**EXERCISE GOAL:**
Print every line of the material below word for word, without changing anything.

**RECORDS SHOWN:**
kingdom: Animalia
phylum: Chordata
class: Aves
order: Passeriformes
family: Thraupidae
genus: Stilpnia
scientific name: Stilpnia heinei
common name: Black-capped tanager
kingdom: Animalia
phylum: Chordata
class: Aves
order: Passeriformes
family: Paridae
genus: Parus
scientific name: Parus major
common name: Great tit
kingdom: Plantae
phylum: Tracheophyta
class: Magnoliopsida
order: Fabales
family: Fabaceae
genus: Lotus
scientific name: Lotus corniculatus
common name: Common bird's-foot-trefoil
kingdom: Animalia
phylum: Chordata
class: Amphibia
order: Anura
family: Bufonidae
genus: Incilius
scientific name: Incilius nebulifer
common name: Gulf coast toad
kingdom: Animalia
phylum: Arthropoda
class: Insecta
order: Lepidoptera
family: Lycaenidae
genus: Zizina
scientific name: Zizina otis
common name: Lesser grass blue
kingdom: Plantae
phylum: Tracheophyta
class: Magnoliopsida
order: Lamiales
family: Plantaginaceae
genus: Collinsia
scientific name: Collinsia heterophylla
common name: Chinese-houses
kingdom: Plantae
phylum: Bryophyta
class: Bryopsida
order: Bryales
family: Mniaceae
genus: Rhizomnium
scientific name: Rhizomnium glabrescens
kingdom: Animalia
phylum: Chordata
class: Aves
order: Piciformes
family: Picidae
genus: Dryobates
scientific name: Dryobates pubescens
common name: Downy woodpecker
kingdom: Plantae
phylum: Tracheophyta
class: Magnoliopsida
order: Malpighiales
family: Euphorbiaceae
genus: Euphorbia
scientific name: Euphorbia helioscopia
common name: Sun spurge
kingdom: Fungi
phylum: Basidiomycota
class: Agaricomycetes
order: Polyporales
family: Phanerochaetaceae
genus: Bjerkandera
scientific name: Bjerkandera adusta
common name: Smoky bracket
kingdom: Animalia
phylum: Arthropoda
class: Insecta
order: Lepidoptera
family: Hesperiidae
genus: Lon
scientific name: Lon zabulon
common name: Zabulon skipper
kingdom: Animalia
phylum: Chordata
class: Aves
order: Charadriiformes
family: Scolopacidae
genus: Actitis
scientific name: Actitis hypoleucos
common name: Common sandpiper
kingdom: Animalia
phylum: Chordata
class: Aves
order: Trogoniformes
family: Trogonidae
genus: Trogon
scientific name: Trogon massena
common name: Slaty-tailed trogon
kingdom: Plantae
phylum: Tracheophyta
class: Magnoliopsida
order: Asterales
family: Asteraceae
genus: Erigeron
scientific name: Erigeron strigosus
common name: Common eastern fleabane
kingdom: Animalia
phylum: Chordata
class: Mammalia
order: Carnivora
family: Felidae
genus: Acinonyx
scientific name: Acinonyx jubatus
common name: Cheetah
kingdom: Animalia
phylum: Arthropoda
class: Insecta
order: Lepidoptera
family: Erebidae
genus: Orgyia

**SOLUTION TO THIS TASK:**
kingdom: Animalia
phylum: Chordata
class: Aves
order: Passeriformes
family: Thraupidae
genus: Stilpnia
scientific name: Stilpnia heinei
common name: Black-capped tanager
kingdom: Animalia
phylum: Chordata
class: Aves
order: Passeriformes
family: Paridae
genus: Parus
scientific name: Parus major
common name: Great tit
kingdom: Plantae
phylum: Tracheophyta
class: Magnoliopsida
order: Fabales
family: Fabaceae
genus: Lotus
scientific name: Lotus corniculatus
common name: Common bird's-foot-trefoil
kingdom: Animalia
phylum: Chordata
class: Amphibia
order: Anura
family: Bufonidae
genus: Incilius
scientific name: Incilius nebulifer
common name: Gulf coast toad
kingdom: Animalia
phylum: Arthropoda
class: Insecta
order: Lepidoptera
family: Lycaenidae
genus: Zizina
scientific name: Zizina otis
common name: Lesser grass blue
kingdom: Plantae
phylum: Tracheophyta
class: Magnoliopsida
order: Lamiales
family: Plantaginaceae
genus: Collinsia
scientific name: Collinsia heterophylla
common name: Chinese-houses
kingdom: Plantae
phylum: Bryophyta
class: Bryopsida
order: Bryales
family: Mniaceae
genus: Rhizomnium
scientific name: Rhizomnium glabrescens
kingdom: Animalia
phylum: Chordata
class: Aves
order: Piciformes
family: Picidae
genus: Dryobates
scientific name: Dryobates pubescens
common name: Downy woodpecker
kingdom: Plantae
phylum: Tracheophyta
class: Magnoliopsida
order: Malpighiales
family: Euphorbiaceae
genus: Euphorbia
scientific name: Euphorbia helioscopia
common name: Sun spurge
kingdom: Fungi
phylum: Basidiomycota
class: Agaricomycetes
order: Polyporales
family: Phanerochaetaceae
genus: Bjerkandera
scientific name: Bjerkandera adusta
common name: Smoky bracket
kingdom: Animalia
phylum: Arthropoda
class: Insecta
order: Lepidoptera
family: Hesperiidae
genus: Lon
scientific name: Lon zabulon
common name: Zabulon skipper
kingdom: Animalia
phylum: Chordata
class: Aves
order: Charadriiformes
family: Scolopacidae
genus: Actitis
scientific name: Actitis hypoleucos
common name: Common sandpiper
kingdom: Animalia
phylum: Chordata
class: Aves
order: Trogoniformes
family: Trogonidae
genus: Trogon
scientific name: Trogon massena
common name: Slaty-tailed trogon
kingdom: Plantae
phylum: Tracheophyta
class: Magnoliopsida
order: Asterales
family: Asteraceae
genus: Erigeron
scientific name: Erigeron strigosus
common name: Common eastern fleabane
kingdom: Animalia
phylum: Chordata
class: Mammalia
order: Carnivora
family: Felidae
genus: Acinonyx
scientific name: Acinonyx jubatus
common name: Cheetah
kingdom: Animalia
phylum: Arthropoda
class: Insecta
order: Lepidoptera
family: Erebidae
genus: Orgyia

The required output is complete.